Hacker News new | ask | show | jobs
by sdenton4 661 days ago
So, the thing is that linear algebra operations are very cheap already... you just need a lot of them. Any other 'cheap' method is going to have a similar problem: if the unit is small and not terribly expressive, you need a whole lot of them. But it will be compounded by the fact that we don't have decades of investment in making these new atomic operations as fast and cheap as possible.

A good take-away from the Wolfram writeup is that you can do machine learning on any pile of atoms you've got lying around, so you might as well do it on whatever you've got the best tooling for - right now this is silicon doing fixed-point linear algebra operations, by a long shot.

3 comments

My take is that the neural network is a bit of a red herring -- people poked around in brains to see what was going on and noticed a network structure with many apparently simple computing nodes. So they tried making similar structures in software and quickly discovered they could do some interesting things. But it may turn out that the neural network was just nature's best implementation for "field programmable matrix manipulation". You can implement the functionality in other ways, not resembling neural networks.
I think the point of wolfram's essay is that you don't need the base unit of computation to be a dot product
Sort of, yes. But if the existing thing were "the cheapest", quantization wouldn't exist.

It depends on what your constraint is! So if you're memory constrained (or don't have a GPU), a bunch of 1 bit atoms with operations that are very fast on CPU might be better

I haven't thought very deeply about whether it's provably faster to do gradient descent on 32 bits vs 8, but it probably always is. What's the next step to speed up training?

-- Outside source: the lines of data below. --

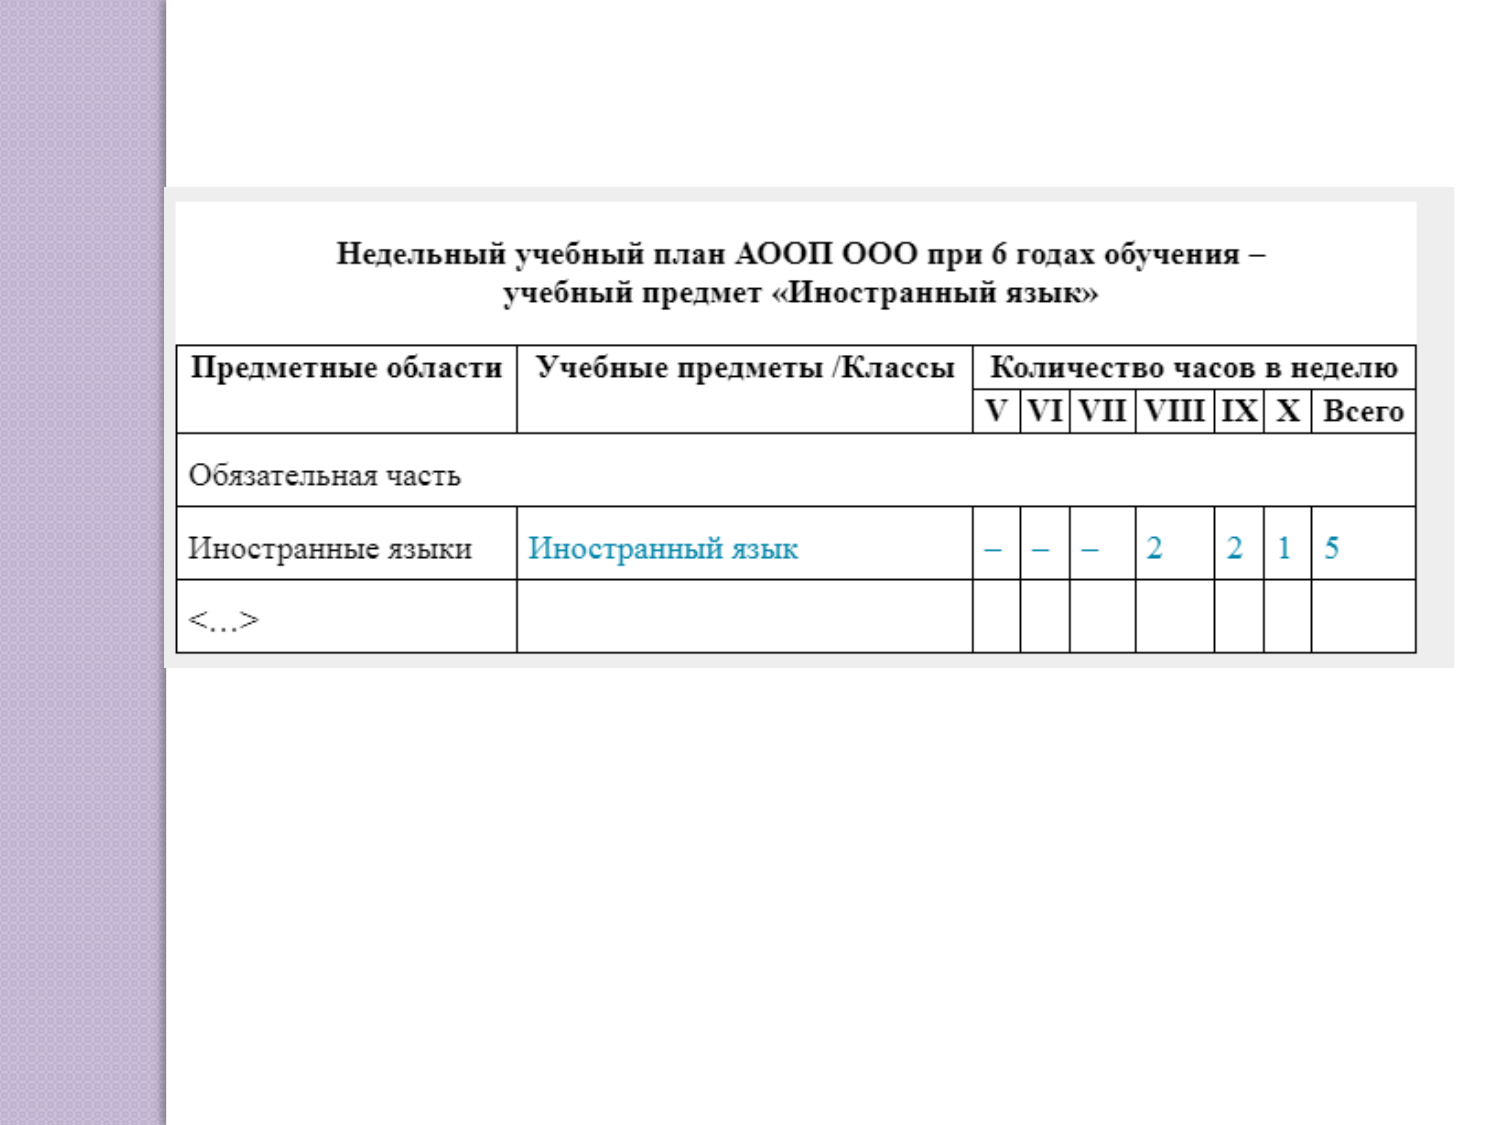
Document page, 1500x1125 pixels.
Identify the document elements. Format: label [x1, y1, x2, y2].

picture [163, 187, 1455, 669]
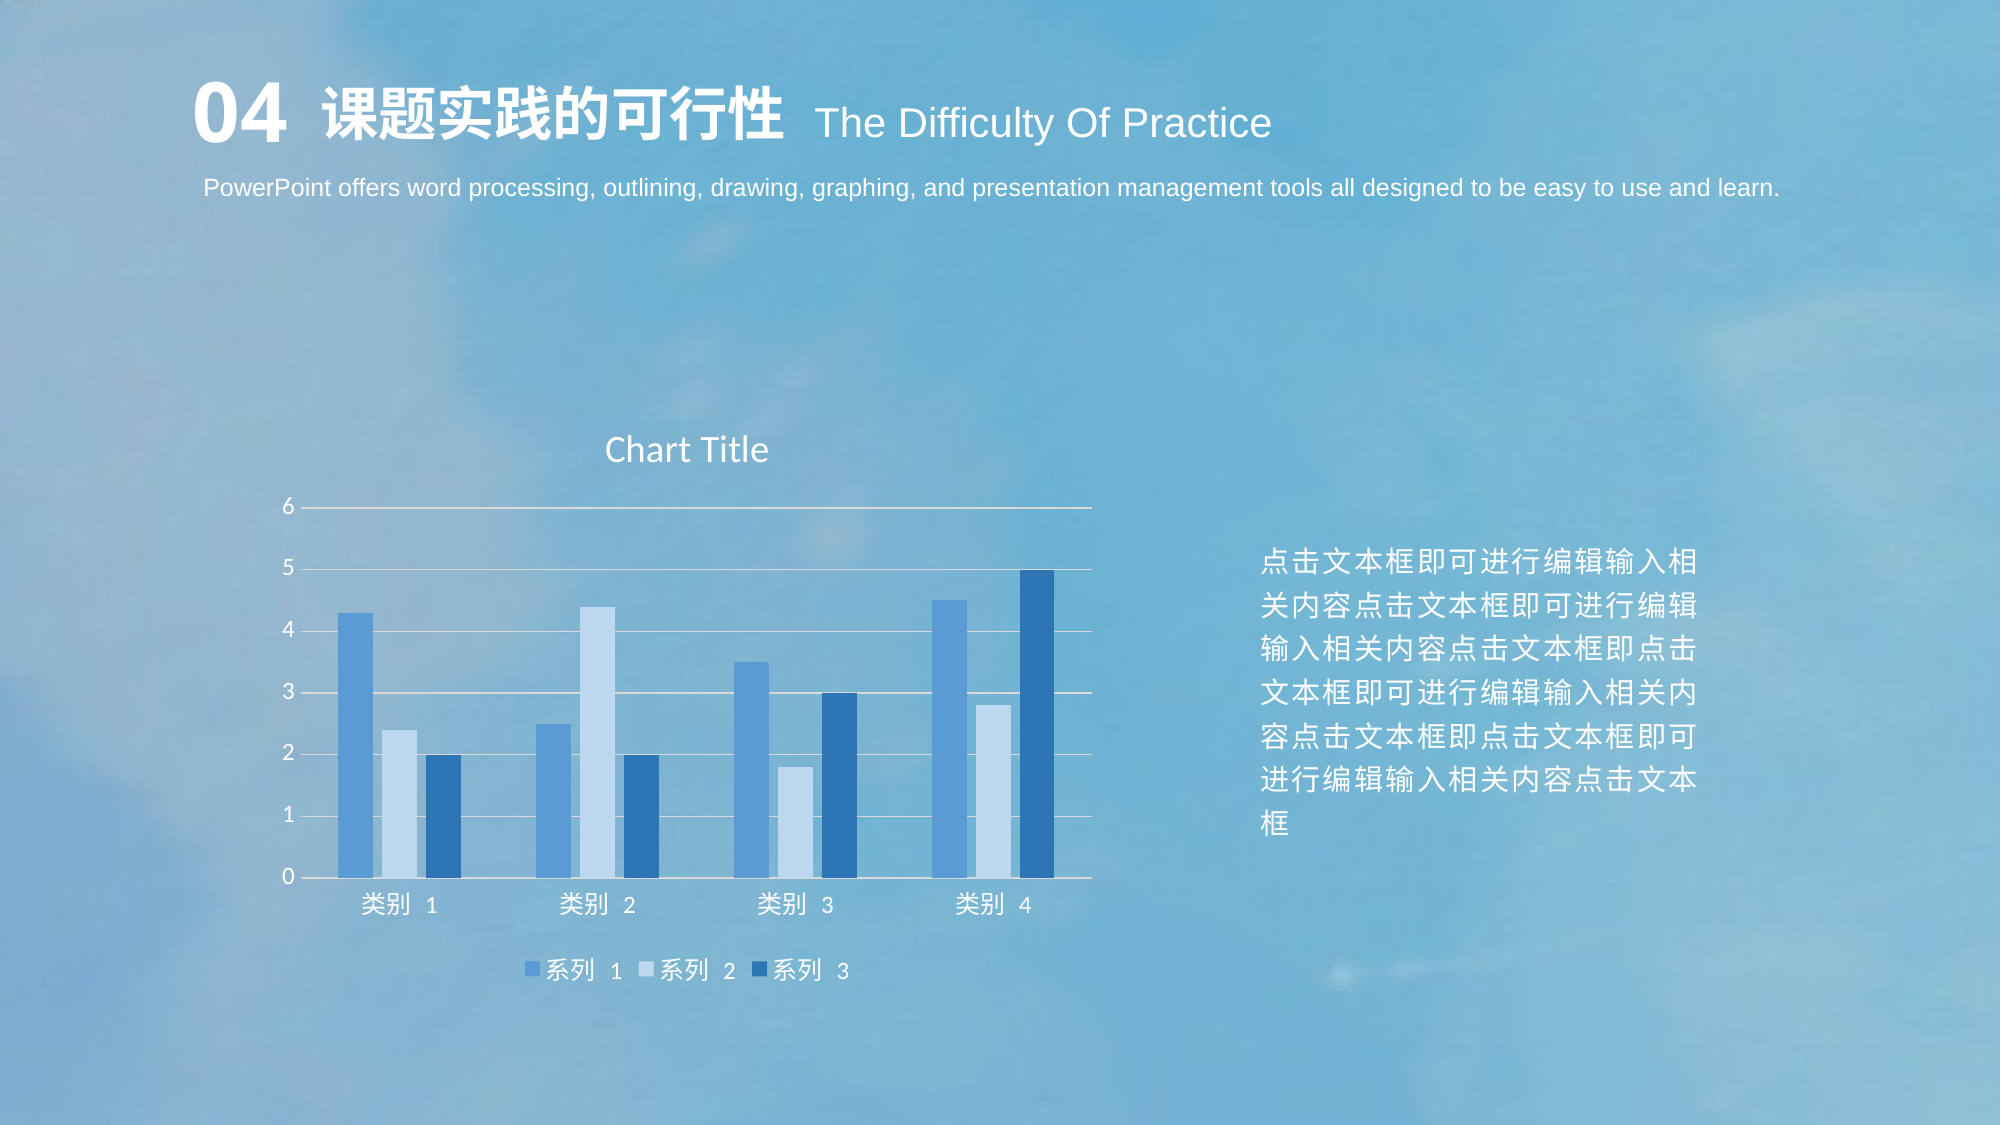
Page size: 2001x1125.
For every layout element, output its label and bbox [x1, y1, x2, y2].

chart [265, 401, 1110, 994]
picture [0, 0, 2000, 1125]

But to your point - that is how I feel about graph nns vs transformers or the fully connected set (GPUs are so good at transformers and fully connected nns, even if there is a structure that makes sense we don't have the hardware to have it make sense.... Unless grok makes it cheap??)
Perhaps; in a lot of cases the architecture barely matters. Transformers took a lot of extra tricks to get working well; the ConvNext paper showed that applying those same tricks to convolutional networks can fully close the gap.

https://arxiv.org/abs/2201.03545